Да ладно? Если он этим вопросом хотел меня раскрепостить, то, увы, сделал еще хуже. А что дальше-то будет, когда я сейчас себя так чувствую? Господи, как будто девушка, только что потерявшая невинность. А ведь даже ничего не было.
– Нет, – покачала головой.
– А на ходу придумать?
– Я визуал, мне нужно записывать, – наконец-то повернулась к Григорию Александровичу и даже улыбнулась, как-то расслабившись, когда натолкнулась на его взгляд.
Он смотрел так же, как и вечером, как будто черти в глазах плясали. И видеть его в подобном свете было необычно.
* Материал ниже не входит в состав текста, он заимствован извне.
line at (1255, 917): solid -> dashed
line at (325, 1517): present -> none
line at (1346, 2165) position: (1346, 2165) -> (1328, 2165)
У Сергея в глазах тоже всегда было что-то бесовское, но не такое. Другое…
Нет, я не должна их сравнивать.
– Ты не торопишься домой? – спросила, снова отвернувшись.
– Тебе так не терпится меня выгнать?
– Нет, просто…
А что это «просто», я и сама не поняла. Аргументов не было. Я и не хотела, чтобы он ушел, но и не хотела, чтобы оставался. Странно как-то… Думаю, во мне боролись педагог и женщина.
– Да? – сказал Григорий Александрович, и я увидела, что он разговаривает по телефону. – А что, все уже ушли?
Интересно, а кто ему звонит с самого утра? Кажется, я ревную… Еще как-то неосознанно, но ревную. И так хочу провести рукой по легкой щетине на его щеке, подбородке. Но смелость – не мое. Я всегда боялась, что оттолкнут, не поймут, прервут этот порыв.